### BRIEF
Exactly reproduce the line containing "De Londres." and all later lines to the end of the entries, leaving the pictures out of your copy.

======== RECORDS SHOWN ========

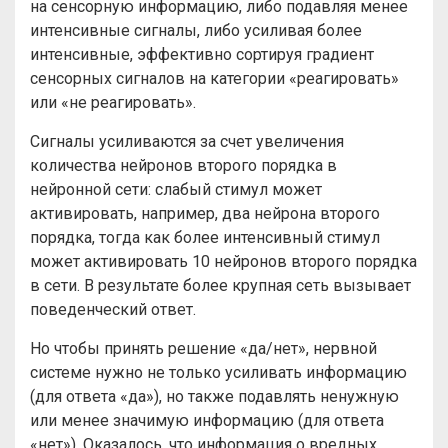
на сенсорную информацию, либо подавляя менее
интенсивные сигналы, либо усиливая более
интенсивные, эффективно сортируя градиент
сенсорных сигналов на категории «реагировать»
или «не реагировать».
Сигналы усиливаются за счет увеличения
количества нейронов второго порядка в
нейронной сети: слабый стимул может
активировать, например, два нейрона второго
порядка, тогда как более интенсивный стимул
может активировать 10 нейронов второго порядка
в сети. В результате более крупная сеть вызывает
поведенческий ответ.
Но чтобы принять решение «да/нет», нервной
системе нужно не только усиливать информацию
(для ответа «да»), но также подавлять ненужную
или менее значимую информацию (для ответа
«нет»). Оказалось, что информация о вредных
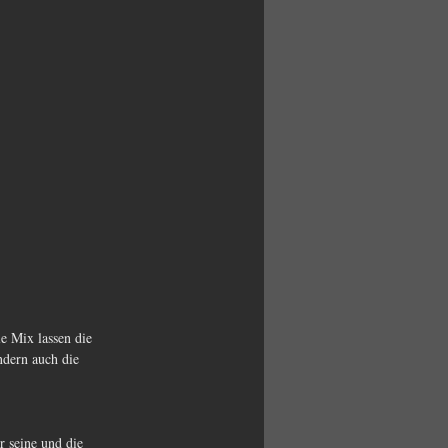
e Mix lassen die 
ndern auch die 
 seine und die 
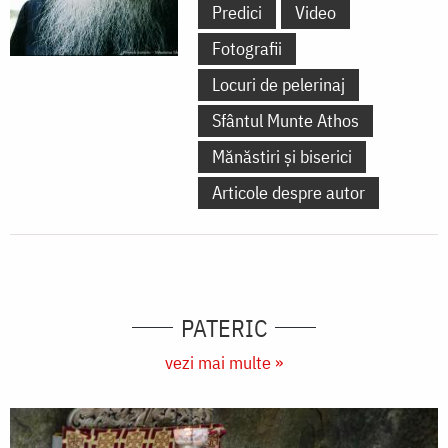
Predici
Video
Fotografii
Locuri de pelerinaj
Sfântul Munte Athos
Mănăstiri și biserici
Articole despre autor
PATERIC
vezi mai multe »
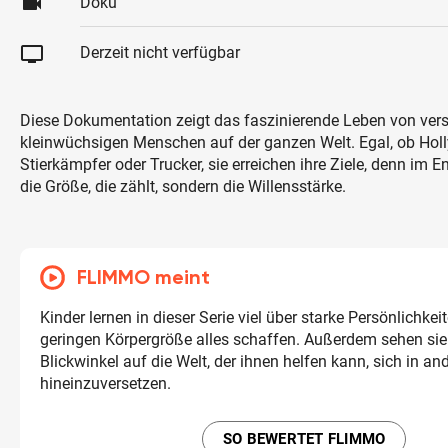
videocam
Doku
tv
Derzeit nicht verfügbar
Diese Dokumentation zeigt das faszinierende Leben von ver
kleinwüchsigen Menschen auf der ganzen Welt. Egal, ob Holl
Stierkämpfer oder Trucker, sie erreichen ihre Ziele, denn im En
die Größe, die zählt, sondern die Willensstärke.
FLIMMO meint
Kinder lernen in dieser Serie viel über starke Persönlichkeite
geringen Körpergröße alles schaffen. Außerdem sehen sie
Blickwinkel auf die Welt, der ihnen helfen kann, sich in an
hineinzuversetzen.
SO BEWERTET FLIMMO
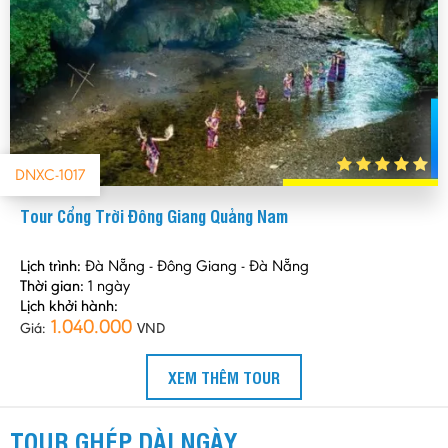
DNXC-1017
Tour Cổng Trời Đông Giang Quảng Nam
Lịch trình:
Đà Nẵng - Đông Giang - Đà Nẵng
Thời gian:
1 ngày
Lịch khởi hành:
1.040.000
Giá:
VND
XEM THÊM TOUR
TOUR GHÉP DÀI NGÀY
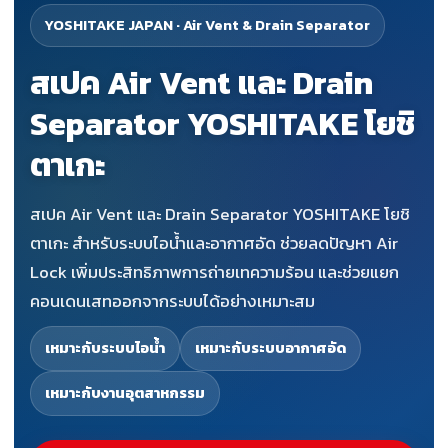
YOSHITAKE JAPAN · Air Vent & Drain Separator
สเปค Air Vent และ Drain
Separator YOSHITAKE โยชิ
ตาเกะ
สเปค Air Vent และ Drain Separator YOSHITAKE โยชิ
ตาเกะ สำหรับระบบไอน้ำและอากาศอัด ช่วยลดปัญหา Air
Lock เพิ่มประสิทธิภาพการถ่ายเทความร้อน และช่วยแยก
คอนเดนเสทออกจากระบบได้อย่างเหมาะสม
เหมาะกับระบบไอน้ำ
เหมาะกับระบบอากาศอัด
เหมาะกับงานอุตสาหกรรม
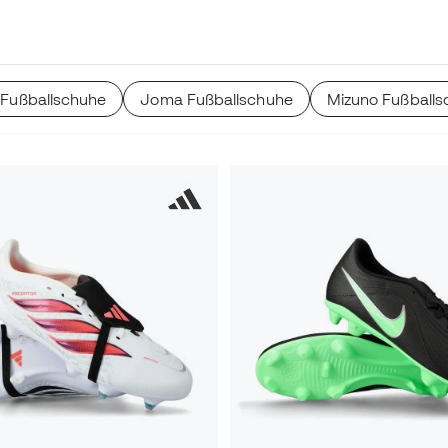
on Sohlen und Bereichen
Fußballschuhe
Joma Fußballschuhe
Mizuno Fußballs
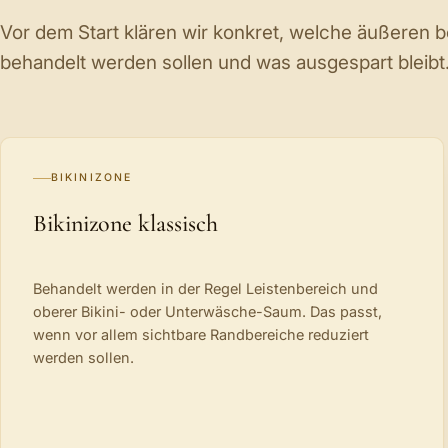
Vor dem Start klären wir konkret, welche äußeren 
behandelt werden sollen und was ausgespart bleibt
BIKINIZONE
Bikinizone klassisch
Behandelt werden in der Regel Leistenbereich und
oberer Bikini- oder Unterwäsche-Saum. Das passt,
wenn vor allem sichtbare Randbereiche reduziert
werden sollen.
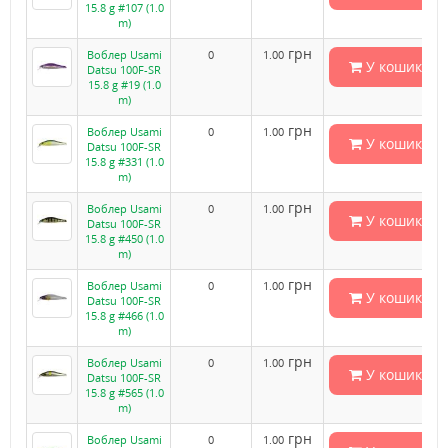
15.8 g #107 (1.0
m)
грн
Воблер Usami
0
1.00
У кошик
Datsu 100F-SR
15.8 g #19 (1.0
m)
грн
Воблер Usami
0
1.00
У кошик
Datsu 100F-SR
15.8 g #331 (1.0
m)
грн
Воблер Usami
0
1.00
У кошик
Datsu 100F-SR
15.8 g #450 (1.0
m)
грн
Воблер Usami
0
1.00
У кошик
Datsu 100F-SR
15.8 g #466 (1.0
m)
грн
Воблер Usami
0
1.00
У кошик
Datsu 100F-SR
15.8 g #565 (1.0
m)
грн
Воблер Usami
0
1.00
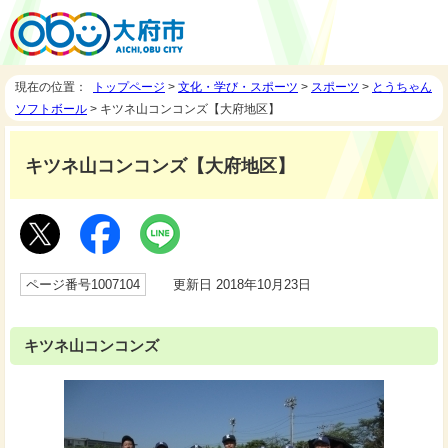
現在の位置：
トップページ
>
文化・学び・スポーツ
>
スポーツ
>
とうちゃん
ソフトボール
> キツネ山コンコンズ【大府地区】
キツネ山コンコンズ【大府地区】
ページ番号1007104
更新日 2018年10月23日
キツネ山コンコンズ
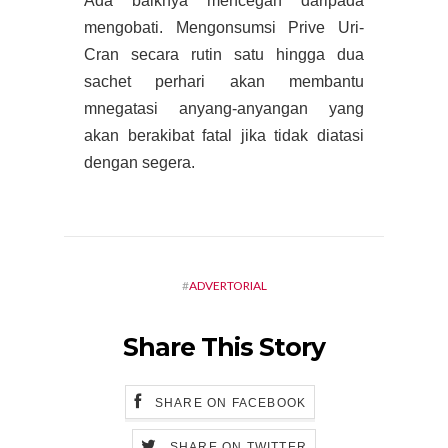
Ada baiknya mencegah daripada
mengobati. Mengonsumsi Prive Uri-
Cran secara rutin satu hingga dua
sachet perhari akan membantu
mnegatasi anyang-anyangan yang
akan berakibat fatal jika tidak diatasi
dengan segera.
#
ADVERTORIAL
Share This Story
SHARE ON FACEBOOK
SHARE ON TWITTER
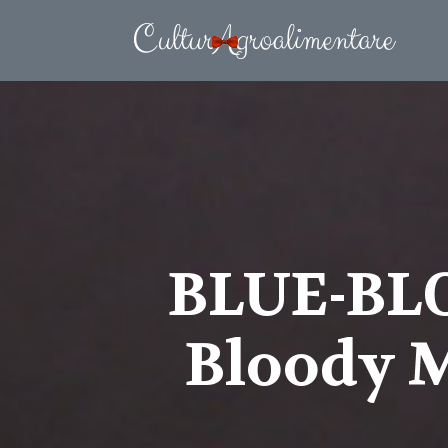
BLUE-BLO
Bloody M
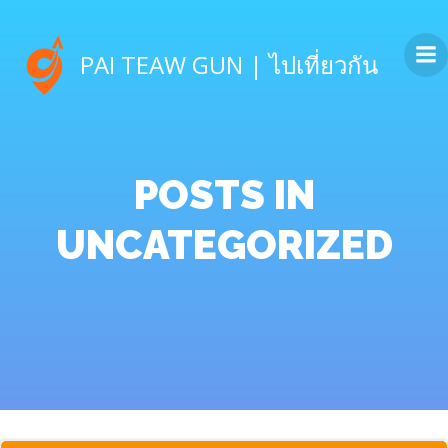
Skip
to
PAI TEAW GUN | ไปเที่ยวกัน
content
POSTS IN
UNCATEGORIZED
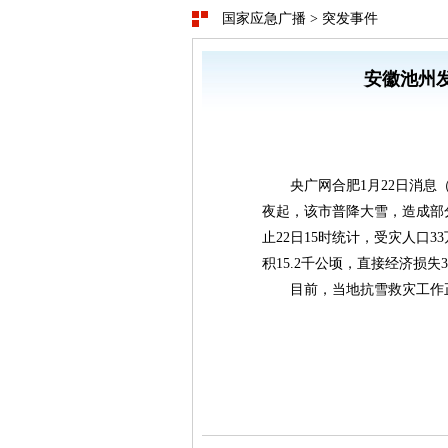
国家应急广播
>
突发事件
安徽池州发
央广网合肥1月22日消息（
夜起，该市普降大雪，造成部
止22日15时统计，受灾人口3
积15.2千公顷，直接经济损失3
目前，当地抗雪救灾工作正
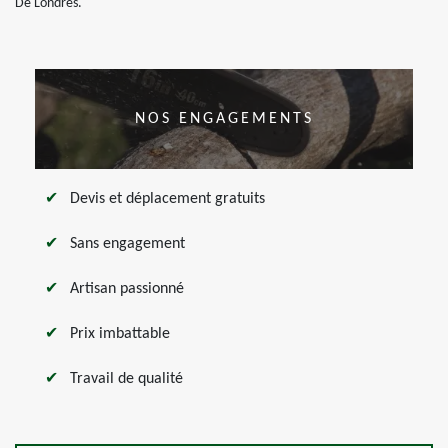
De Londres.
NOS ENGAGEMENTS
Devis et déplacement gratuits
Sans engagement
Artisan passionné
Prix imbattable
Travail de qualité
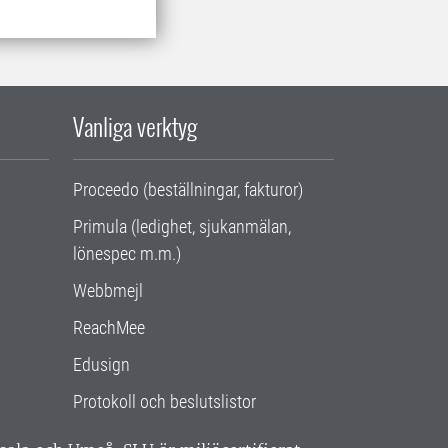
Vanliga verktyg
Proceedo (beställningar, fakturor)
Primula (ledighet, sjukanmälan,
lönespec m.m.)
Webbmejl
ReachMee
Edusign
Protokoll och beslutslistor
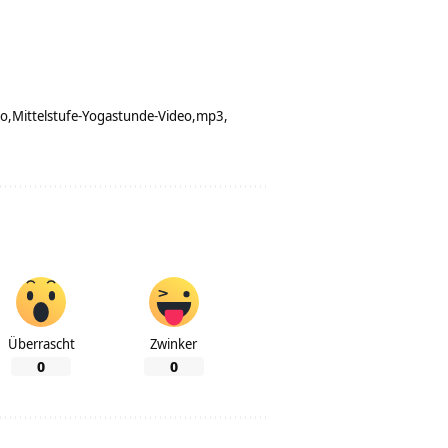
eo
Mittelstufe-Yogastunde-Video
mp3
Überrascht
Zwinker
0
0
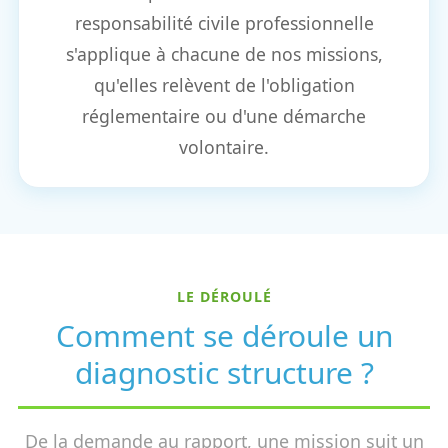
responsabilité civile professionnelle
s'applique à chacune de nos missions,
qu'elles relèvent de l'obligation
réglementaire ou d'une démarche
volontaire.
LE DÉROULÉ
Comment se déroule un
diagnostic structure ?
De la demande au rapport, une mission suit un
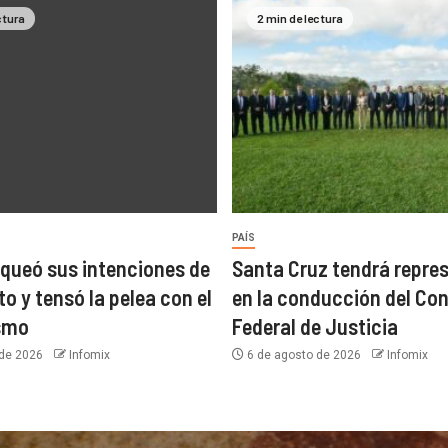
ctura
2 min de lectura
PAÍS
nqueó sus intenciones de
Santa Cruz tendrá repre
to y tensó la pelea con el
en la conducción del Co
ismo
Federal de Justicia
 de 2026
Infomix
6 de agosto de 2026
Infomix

========

### RESPONSE AREA
De Londres.
NOS ENGAGEMENTS
Devis et déplacement gratuits
Sans engagement
Artisan passionné
Prix imbattable
Travail de qualité
Vanliga verktyg
Proceedo (beställningar, fakturor)
Primula (ledighet, sjukanmälan,
lönespec m.m.)
Webbmejl
ReachMee
Edusign
Protokoll och beslutslistor
eo
Mittelstufe-Yogastunde-Video
mp3
Überrascht
Zwinker
0
0
responsabilité civile professionnelle
s'applique à chacune de nos missions,
qu'elles relèvent de l'obligation
réglementaire ou d'une démarche
volontaire.
LE DÉROULÉ
Comment se déroule un
diagnostic structure ?
De la demande au rapport, une mission suit un
ctura
2 min de lectura
PAÍS
nqueó sus intenciones de
Santa Cruz tendrá repre
to y tensó la pelea con el
en la conducción del Co
ismo
Federal de Justicia
 de 2026
Infomix
6 de agosto de 2026
Infomix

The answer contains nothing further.